This is for those who are involved in retail investments. If you have recently or already invested, you must know stocks like Yes Bank. A bank that was the fourth largest private sector bank in the country. 400 rupees was once its share value when the bank was its peak. But in just one or two years, this stock lost all the investors’ earnings. Especially last year when the stock of the bank has stooped down to Rs 28 an all-time low. When the opportunity knocked their doors, the greed of the investors rose and, in this greed, they lost whatever they had earned.
How to judge profit and loss in a stock?
There is a very well-known opinion of analysts in the stock market about YES bank fiasco. The opinion is that you invest in companies that have good management, balance sheet, and governance. Also, don’t be tempted by its current situation. That is, if you get an average return then you should leave. This is because the higher the returns you expect, the greater the risk. But it is seen that most investors get caught in greed. Today if a stock is at Rs 10, then they see it at Rs 12.
Also, they invest when the shares reach very expensive levels. Or, for the lure of double overnight, bet on stocks with cheap 5-10 rupees. As seen recently. New and retail investors have placed bets on these stocks.

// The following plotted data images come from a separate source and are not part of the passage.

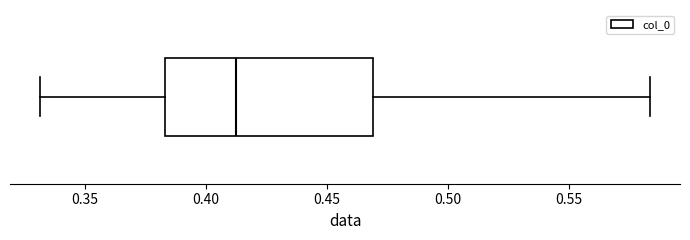

Transcribe this box plot: give where the median line is, the range the box spans, and where the two whiskers end, as read against the x-axis. The values are not printed on the chart, so give them approximately, as read against the axis.

median 0.410, box 0.385 to 0.470, whiskers 0.330 to 0.585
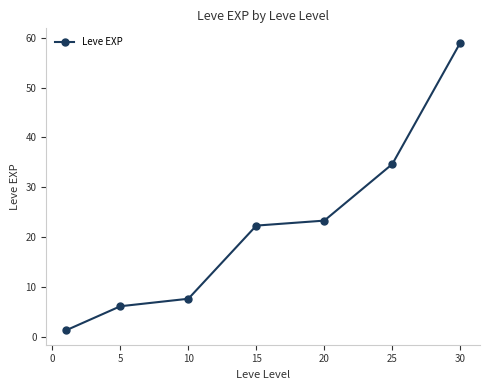

True or false: there are more than 1 points higher than both neighbors.

False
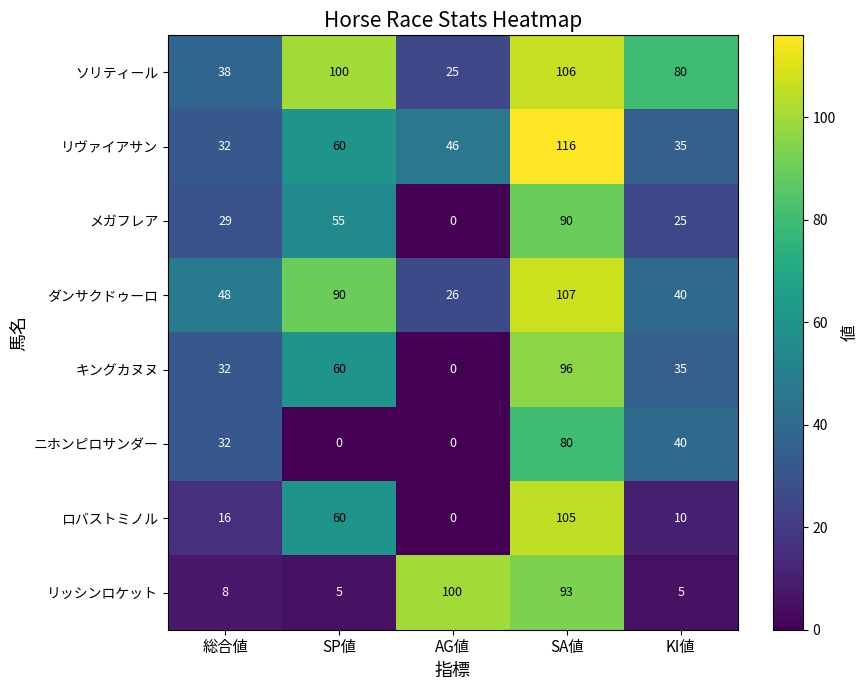

Rank the series by their maximum value, from lowest to highest.

ニホンピロサンダー, メガフレア, キングカヌヌ, リッシンロケット, ロバストミノル, ソリティール, ダンサクドゥーロ, リヴァイアサン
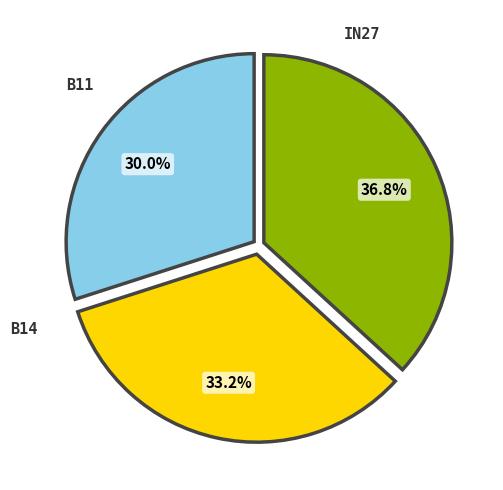

How many slices are in this pie chart?

3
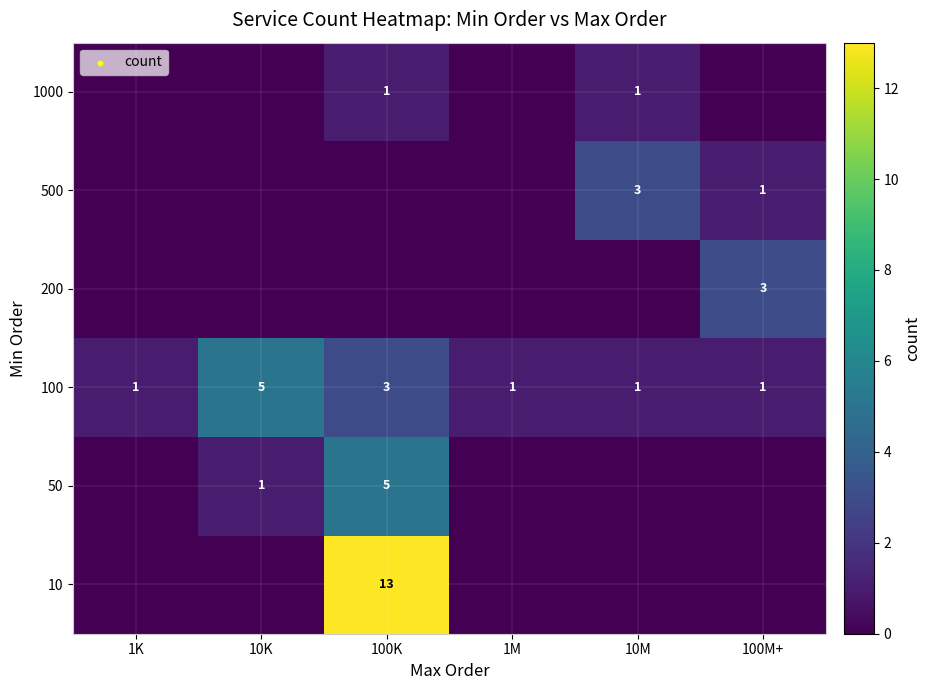

The 1000 series shows 1 at 100K. True or false?

True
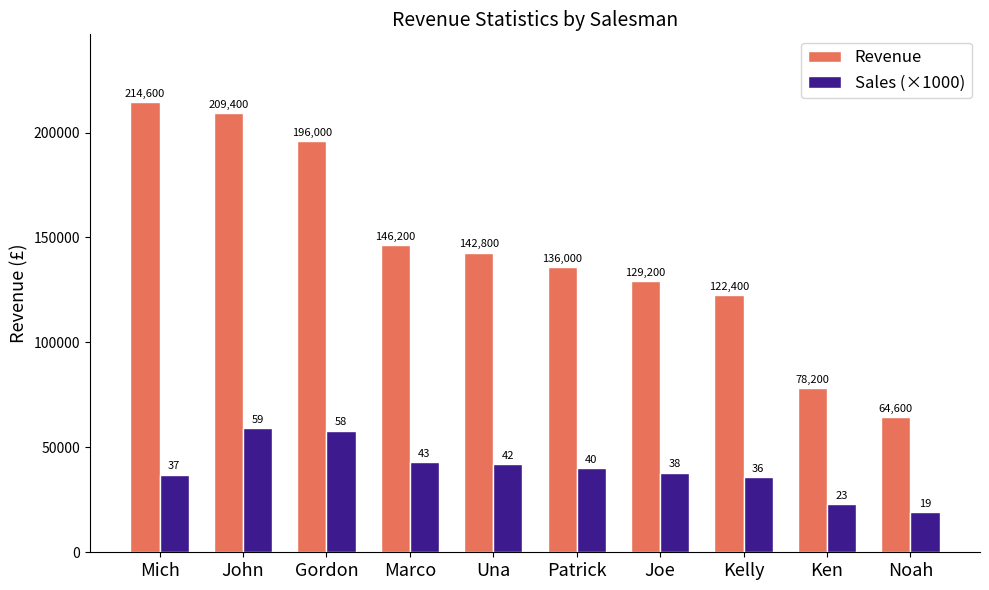

The value of Revenue at Patrick is 136000. True or false?

True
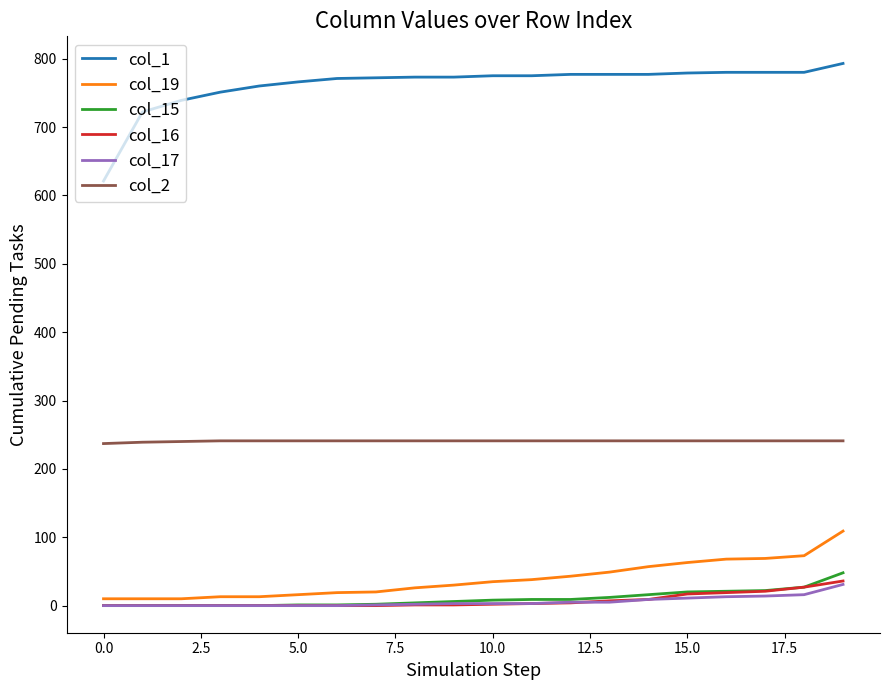

True or false: col_1 and col_17 cross at least once.

False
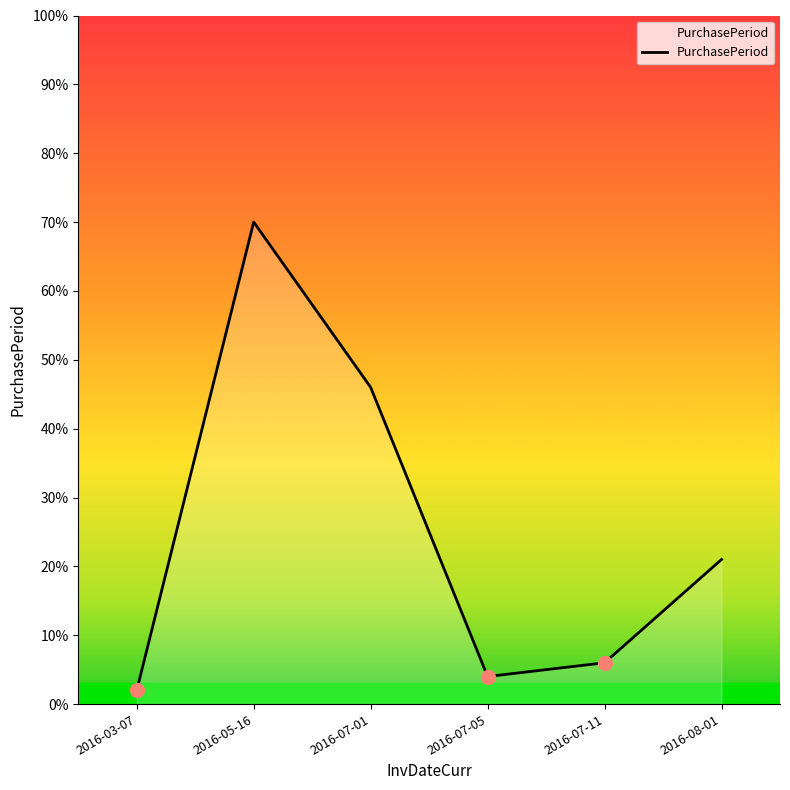

List the labels in order of value, largest first.

2016-05-16, 2016-07-01, 2016-08-01, 2016-07-11, 2016-07-05, 2016-03-07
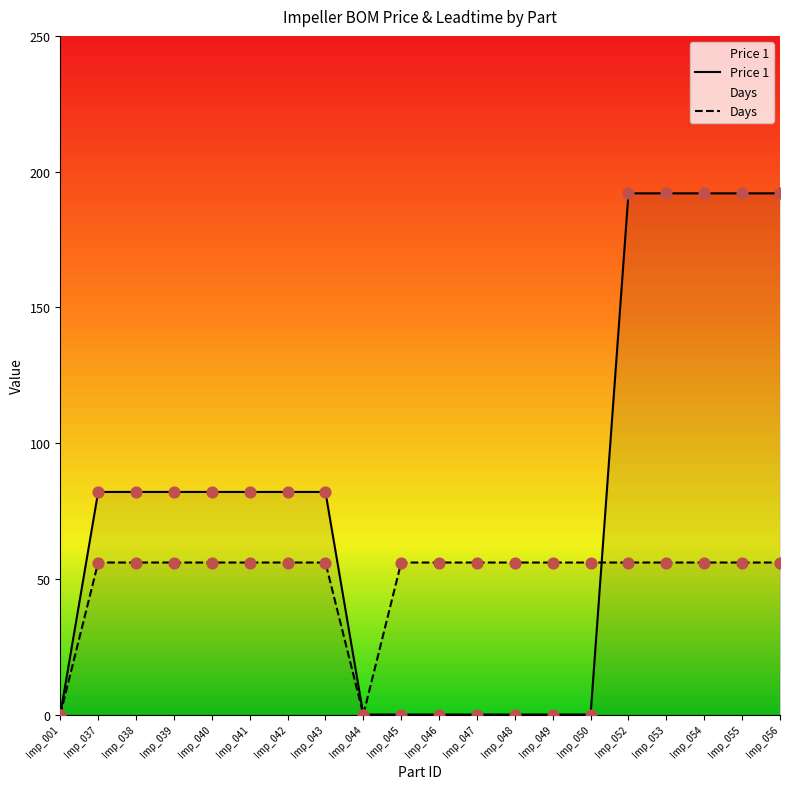

Which series contains the highest Y value?

Price 1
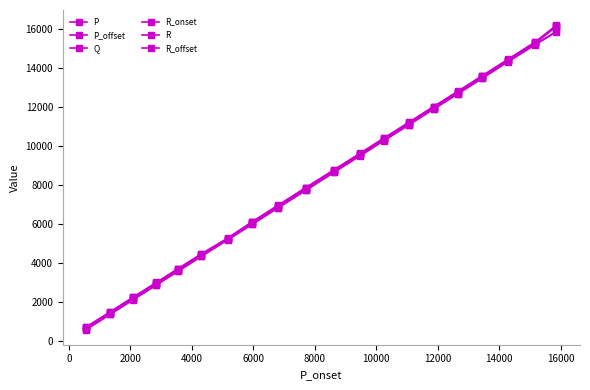

How many values in the Q series are below 8754?

10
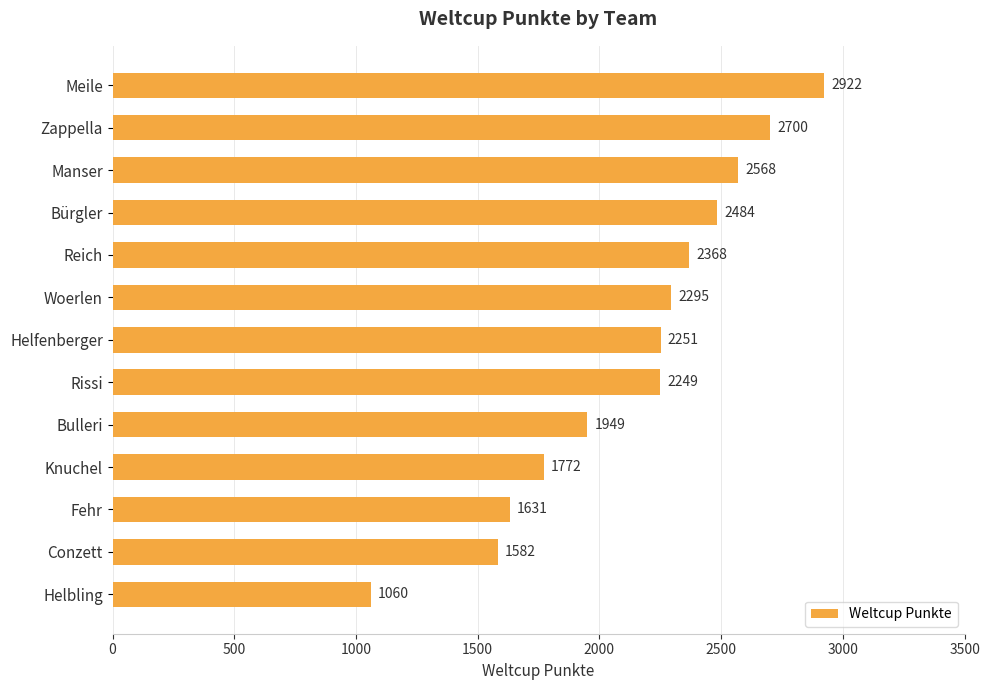

Count the number of data series in this chart.

1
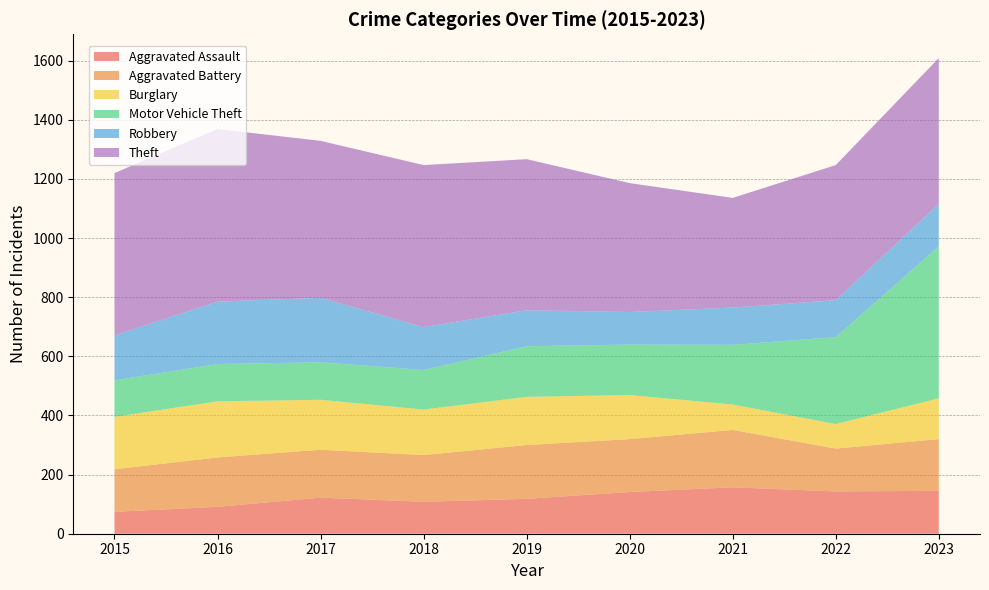

Reading left to right, list all the values displayed in this chart.

Aggravated Assault: 2015=74	2016=91	2017=122	2018=108	2019=118	2020=141	2021=157	2022=143	2023=145
Aggravated Battery: 2015=144	2016=167	2017=162	2018=158	2019=182	2020=179	2021=194	2022=145	2023=175
Burglary: 2015=177	2016=190	2017=169	2018=154	2019=163	2020=149	2021=86	2022=83	2023=138
Motor Vehicle Theft: 2015=124	2016=126	2017=127	2018=134	2019=171	2020=171	2021=202	2022=294	2023=514
Robbery: 2015=152	2016=211	2017=218	2018=145	2019=122	2020=110	2021=126	2022=125	2023=144
Theft: 2015=549	2016=584	2017=531	2018=548	2019=511	2020=436	2021=371	2022=457	2023=493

How was the share of Yes Bank?
The stock was at Rs 28 a month ago and today stands at Rs 11.10. It raised around Rs 13,000 crore last week through FPO. The FPO was priced from Rs 12 to 13. Now, this share is even below that. That is, people who bought into FPOs are also at a loss. Those who would have bought before that are also at a loss. So, who all would be benefited from this move?
Who made a profit in Yes Bank’s FPO
SBI has earned the most benefit. This is because when YES Bank’s stock fell to a low of Rs 5.55 in March, many banks invested money in SBI’s consortium. SBI got the highest share of more than 48 percent. Along with this were Axis, ICICI and other banks. SBI reduced its holding in FPO to 30 percent. It levied Rs 7,250 crore at Rs 10 per share in March.
Now four months later, SBI sold more than 18 percent stake in FPO for 13 rupees. That is, he got a return of 20-25 percent in four months. However, other banks have also sold stakes.
Who suffered at Yes Bank?
YES, Bank has suffered mainly from retail investors. Many investors put money in it when the stock was up to 400 rupees or 300 rupees. When the stock started falling from there, many investors invested thinking that now they are getting at half the price and will get returns. In this way, investors continued to invest in it. Even at 30 rupees, 50 rupees, 80 rupees were purchased. But the matter was reversed when SBI bought a stake in it. Here the stock of 5 rupees once again reached 89 rupees in 10 days. This is where investors got trapped again.
Investors thought that this stock would now go back to 200. But those who raised the stock from 5 to 89 immediately exited. The stock has returned to the same level today.
Why did the stock fluctuate so much?
Yes, Bank needed money from the beginning so that it could work as per RBI rules. When its need for money is now fulfilled through FPO, then why is the stock falling apart? According to analysts, in this, SEBI should investigate on what basis this 5 rupee share went to Rs 89 and then on 11 bases. If it went to 89 in the name of SBI, then SBI is still in it. But why is the stock falling apart?
What is the view of SEBI
By the way, the news is that SEBI is investigating some brokers in FPO. The reason was that a lot of shares were sold in it before the FPO opened. A month ago it was at Rs 28 a share. 10 days ago it was at 18 rupees. After all, why did this stock fall to Rs 11 even after FPO.
The stock has been falling continuously since seven trading days
YES Bank shares have fallen for the seventh consecutive trading session. YES Bank shares have fallen below the FPO price. It is getting lower circuits every day. YES Bank shares have fallen 76 percent so far this year. YES Bank shares have fallen 56 percent since the FPO’s floor price was released.
There is a possibility of a loss of Rs 2,800 crore
Today’s day is extremely important for Yes Bank. This is because the bank’s result is also going to make headlines today itself. The bank expects a loss of Rs 2,800 crore in the June quarter. The bank will use the funds raised from the FPO to expand the business. These include solvency, capital adequacy ratio, and regulatory requirements. Earlier last week, on Thursday, Yes Bank shares also saw a 20 percent lower circuit.
Institutional investors (QIBs) who bid for Yes Bank’s FPO include SBI, LIC, IIFL, HDFC Life, Punjab National Bank, Punjab National Bank, HDFC Mutual Fund, Union Bank, Bajaj Holdings, Avendus Wealth Management, IFFCO Tokyo General insurance, etc.